*Task directions*
Each line of the entries, from the first to the line containing "requisitos de seguridad.", is to be transcribed exactly as it stands; include no other lines.
Data extracts START
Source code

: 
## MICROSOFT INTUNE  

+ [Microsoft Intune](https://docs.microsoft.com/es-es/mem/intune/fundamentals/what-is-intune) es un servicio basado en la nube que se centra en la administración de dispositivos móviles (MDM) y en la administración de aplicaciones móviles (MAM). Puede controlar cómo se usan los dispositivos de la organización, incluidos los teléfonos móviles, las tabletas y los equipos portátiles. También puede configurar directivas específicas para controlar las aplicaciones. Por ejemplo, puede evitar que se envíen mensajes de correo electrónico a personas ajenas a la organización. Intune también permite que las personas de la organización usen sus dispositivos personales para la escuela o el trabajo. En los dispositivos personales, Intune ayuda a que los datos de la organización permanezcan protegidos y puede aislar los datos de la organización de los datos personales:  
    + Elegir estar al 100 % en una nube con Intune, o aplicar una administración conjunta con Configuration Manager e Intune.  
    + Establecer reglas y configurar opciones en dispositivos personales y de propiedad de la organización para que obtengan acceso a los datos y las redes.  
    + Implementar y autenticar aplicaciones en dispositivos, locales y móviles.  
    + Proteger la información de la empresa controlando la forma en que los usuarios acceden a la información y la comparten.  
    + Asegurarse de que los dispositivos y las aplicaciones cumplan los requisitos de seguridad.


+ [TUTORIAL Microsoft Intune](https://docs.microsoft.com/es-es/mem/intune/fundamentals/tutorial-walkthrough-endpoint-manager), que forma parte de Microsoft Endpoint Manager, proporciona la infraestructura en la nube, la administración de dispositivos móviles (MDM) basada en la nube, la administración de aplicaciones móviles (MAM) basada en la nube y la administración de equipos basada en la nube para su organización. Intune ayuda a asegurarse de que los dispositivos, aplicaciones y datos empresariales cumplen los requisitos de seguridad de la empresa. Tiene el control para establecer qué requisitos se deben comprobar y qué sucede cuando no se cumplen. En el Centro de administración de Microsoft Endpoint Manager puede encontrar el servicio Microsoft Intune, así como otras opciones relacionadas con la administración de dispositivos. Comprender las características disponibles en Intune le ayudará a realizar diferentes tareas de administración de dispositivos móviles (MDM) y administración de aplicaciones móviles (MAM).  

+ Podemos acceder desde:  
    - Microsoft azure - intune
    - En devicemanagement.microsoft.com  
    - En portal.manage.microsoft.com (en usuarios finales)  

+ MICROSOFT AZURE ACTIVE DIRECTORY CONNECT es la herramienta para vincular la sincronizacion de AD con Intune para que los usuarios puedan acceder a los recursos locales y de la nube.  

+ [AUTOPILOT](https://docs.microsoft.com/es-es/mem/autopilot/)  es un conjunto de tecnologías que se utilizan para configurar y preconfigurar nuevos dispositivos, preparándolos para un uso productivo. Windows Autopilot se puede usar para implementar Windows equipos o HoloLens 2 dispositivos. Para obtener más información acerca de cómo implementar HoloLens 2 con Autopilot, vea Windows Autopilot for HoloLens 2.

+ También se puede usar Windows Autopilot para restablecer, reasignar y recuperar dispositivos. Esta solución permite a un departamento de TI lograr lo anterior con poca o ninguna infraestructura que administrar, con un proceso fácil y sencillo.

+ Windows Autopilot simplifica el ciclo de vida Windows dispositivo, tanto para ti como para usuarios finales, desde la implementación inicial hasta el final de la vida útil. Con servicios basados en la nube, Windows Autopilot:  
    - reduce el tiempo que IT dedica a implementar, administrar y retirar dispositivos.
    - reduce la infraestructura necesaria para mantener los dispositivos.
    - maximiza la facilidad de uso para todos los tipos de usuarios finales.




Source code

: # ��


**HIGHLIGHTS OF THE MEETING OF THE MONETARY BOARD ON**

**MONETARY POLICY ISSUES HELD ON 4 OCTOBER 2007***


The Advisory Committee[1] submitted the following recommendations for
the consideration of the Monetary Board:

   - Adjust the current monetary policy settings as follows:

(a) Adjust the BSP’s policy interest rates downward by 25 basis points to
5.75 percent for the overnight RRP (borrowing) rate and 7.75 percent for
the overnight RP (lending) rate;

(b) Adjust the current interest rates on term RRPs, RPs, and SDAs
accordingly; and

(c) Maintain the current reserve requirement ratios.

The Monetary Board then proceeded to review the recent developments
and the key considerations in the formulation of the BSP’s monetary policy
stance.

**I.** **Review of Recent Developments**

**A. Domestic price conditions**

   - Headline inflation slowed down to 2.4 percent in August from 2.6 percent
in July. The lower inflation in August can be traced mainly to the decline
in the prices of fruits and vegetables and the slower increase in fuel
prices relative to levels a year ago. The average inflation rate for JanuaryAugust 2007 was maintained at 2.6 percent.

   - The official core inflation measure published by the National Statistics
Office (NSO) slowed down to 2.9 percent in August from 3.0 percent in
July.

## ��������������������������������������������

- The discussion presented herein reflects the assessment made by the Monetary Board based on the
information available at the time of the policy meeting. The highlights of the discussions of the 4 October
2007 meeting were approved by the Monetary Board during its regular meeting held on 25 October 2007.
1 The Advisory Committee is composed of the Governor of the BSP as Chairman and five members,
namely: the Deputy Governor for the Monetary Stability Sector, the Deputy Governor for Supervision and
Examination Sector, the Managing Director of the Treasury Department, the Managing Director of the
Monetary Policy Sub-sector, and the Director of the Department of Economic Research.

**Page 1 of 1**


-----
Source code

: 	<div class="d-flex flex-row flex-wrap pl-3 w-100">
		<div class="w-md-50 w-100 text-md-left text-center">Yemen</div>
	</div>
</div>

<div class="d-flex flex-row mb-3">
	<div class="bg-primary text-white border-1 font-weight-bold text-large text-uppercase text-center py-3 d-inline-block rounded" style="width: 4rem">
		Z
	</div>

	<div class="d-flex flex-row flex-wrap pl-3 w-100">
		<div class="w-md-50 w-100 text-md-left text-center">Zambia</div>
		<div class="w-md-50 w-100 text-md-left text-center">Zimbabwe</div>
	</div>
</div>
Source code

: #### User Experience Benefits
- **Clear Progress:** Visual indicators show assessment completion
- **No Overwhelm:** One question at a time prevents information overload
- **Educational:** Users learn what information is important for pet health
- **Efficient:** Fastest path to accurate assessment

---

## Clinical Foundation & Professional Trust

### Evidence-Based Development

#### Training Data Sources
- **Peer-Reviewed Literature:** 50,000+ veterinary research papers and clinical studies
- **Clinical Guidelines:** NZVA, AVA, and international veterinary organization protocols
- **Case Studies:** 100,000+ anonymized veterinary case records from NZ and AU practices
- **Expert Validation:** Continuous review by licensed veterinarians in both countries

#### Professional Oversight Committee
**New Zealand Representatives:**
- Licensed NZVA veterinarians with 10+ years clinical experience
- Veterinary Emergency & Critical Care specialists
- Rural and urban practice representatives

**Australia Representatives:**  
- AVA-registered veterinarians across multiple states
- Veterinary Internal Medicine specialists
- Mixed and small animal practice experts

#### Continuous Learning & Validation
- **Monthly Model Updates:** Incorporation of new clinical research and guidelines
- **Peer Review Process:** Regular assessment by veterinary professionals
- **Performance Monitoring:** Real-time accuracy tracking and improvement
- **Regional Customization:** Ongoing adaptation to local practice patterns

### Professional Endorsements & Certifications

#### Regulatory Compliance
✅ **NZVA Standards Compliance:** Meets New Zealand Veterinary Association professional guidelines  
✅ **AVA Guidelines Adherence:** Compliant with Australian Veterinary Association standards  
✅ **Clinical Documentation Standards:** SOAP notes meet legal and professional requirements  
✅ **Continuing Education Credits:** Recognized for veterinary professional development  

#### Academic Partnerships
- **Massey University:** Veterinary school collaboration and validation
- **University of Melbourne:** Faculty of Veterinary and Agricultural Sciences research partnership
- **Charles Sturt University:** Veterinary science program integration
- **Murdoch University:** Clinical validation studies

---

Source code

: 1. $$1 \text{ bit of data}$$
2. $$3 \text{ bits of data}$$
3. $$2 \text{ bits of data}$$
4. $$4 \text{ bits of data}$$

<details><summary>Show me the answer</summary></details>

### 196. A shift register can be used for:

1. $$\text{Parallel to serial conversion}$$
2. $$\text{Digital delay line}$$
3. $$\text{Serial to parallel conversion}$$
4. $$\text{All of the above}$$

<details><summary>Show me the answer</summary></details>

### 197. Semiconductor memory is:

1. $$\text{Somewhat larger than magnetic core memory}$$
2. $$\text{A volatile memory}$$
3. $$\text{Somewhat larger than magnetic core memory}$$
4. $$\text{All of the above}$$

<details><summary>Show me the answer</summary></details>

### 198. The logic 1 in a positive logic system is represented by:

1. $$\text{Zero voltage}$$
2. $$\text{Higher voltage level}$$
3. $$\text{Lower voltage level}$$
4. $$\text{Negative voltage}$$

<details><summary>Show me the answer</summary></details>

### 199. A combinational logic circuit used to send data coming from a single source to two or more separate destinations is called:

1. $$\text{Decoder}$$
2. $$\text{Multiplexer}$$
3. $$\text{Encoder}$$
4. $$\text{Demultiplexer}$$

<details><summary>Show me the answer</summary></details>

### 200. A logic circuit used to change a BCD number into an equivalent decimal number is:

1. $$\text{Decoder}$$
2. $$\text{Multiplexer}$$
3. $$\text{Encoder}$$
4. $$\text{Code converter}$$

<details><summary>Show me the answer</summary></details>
Data extracts END
*Result of the exercise*
Source code

: 
## MICROSOFT INTUNE  

+ [Microsoft Intune](https://docs.microsoft.com/es-es/mem/intune/fundamentals/what-is-intune) es un servicio basado en la nube que se centra en la administración de dispositivos móviles (MDM) y en la administración de aplicaciones móviles (MAM). Puede controlar cómo se usan los dispositivos de la organización, incluidos los teléfonos móviles, las tabletas y los equipos portátiles. También puede configurar directivas específicas para controlar las aplicaciones. Por ejemplo, puede evitar que se envíen mensajes de correo electrónico a personas ajenas a la organización. Intune también permite que las personas de la organización usen sus dispositivos personales para la escuela o el trabajo. En los dispositivos personales, Intune ayuda a que los datos de la organización permanezcan protegidos y puede aislar los datos de la organización de los datos personales:  
    + Elegir estar al 100 % en una nube con Intune, o aplicar una administración conjunta con Configuration Manager e Intune.  
    + Establecer reglas y configurar opciones en dispositivos personales y de propiedad de la organización para que obtengan acceso a los datos y las redes.  
    + Implementar y autenticar aplicaciones en dispositivos, locales y móviles.  
    + Proteger la información de la empresa controlando la forma en que los usuarios acceden a la información y la comparten.  
    + Asegurarse de que los dispositivos y las aplicaciones cumplan los requisitos de seguridad.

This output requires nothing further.